Pâquerettes sur le crâne et chantilly, vous qui, peut-être, avez le post-Saint-Valentin dans les baskets. J’ai pour vous heureuse nouvelle! ÇA Y EST. Nous connaissons désormais l’identité des 59 nouveaux émoticônes à s’ajouter à la bourse déjà bien garnie de petits dessins qui agrémentent vos textos quotidiens (petit arbre feuillu, petit sapin, petit sapin; je complète souvent mes messages ainsi, avec la certitude que le destinataire reçoit la bouffée d’air frais d’une forêt boréale de septembre).

Chaque fois que la nouvelle de nouveaux émoticônes fait rissoler le lardon de ma torpeur, j’aime (J’AIME BEAUCOUP) imaginer les rencontres ayant lieu au sommet d’un gratte-ciel aux contours futuristes; des rencontres où des gens bien, vêtus de costumes trois-pièces et maîtrisant le maniement d’une baguette-pointeuse à merveille au moment venu de pointer des affaires sur un grand papier, présentent fébrilement ce qu’ils estiment être les nouveaux émoticônes dont le bon peuple a besoin.
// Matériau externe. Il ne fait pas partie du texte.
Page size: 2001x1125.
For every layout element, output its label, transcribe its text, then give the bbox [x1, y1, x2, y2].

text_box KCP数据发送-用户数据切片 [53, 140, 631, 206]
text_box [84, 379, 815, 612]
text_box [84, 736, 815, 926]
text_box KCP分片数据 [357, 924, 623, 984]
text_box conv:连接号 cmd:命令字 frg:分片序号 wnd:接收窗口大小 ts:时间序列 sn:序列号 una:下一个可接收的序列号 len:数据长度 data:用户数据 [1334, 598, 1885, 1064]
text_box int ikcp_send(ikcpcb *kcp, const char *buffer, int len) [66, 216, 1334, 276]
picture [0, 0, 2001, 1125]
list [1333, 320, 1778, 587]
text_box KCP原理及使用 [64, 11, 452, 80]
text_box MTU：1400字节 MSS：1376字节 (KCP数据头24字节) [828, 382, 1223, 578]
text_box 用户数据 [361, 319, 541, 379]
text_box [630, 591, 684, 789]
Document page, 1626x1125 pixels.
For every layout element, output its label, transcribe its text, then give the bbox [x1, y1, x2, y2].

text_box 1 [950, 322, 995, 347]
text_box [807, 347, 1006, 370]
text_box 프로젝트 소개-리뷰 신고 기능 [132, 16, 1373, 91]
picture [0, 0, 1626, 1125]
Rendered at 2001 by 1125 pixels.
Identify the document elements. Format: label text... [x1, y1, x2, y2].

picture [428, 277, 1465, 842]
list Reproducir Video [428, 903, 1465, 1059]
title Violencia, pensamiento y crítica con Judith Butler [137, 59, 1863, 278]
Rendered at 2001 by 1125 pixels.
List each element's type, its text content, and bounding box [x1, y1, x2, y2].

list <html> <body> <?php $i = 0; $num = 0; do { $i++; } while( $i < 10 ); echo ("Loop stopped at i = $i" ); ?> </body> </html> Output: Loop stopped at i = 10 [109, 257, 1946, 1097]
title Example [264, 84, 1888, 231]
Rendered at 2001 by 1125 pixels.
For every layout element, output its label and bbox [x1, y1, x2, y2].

«Un paresseux! Une livre de beurre – NON : UNE GOUSSE D’AIL!» [Petit applaudissement de golf discret, champagnette sabrée et Polaroïd avec franche poignée de main qui scelle le deal.] Cette année, le consortium Unicode – les gens en costard qui pointent avec la baguette d’un geste gracile – a orienté sa sélection vers des petits dessins inclusifs, avec célébration toute particulière de handicaps divers et des genres. Du joli!

J’ai toutefois vacillé de mon tabourette quand je caressai le statut d’une âme en fête affirmant sans détour que cette chaude fournée de petits pictogrammes réservait ENFIN aux femmes ce qu’elles attendaient en rongeant les cadres de porte depuis l’avènement de la pilule contraceptive : un émoticône de menstruation.

Enfin, un émoticône de goutte rouge scintillante aux contours bien lisses, comme les pupilles de Liza Frulla devant un majeur brandi. Parce qu’au départ, c’est une petite culotte tachée de sang – une petite culotte que nous possédons toutes, quelque part dans le fond du tiroir, en moult exemplaires – qui avait été soumise au conseil. Les disciples de la bonne coupe, du bon prix et de la bonne réputation auraient avalé avec peine leur petite gorgée surette et rejeté sans hésiter (d’une main gantée deux fois plutôt qu’une) l’odieuse image du sous-vêtement souillé parce qu’ils… ben parce que c’était pas joli, pis ça s’arrête là, hein. Hé! On veut bien offrir aux dames le visuel requis pour leur permettre de cancaner discrètement à propos de leurs excretas utérins sans qu’elles aient à manier le champ lexical salaud d’une menstruation dans un mondain texto, mais ’faut pas pousser mémé.

Nourrissais-je l’espoir transi de me voir enfin offrir un dessin pour discuter Fallope avec mon prochain? Eh bien, je me surprends à m’en réjouir. Parce que le dessin éduque. Le dessin banalise. Il désacralise ce qu’on souhaitait cacher, ce qu’on estimait sale et ce qu’on peine encore à verbaliser dans les plus simples conversations.

C’eût été pourtant si simple, si heureux! que pour une fois, on ne polisse pas le dessin de ce qui est tout naturel pour le rendre plus digeste aux âmes sensibles qui préfèrent les pubs de serviettes sanitaires de madames positives et sportives-pas-de-crampes faisant la split en ne tachant jamais leurs leggings blancs.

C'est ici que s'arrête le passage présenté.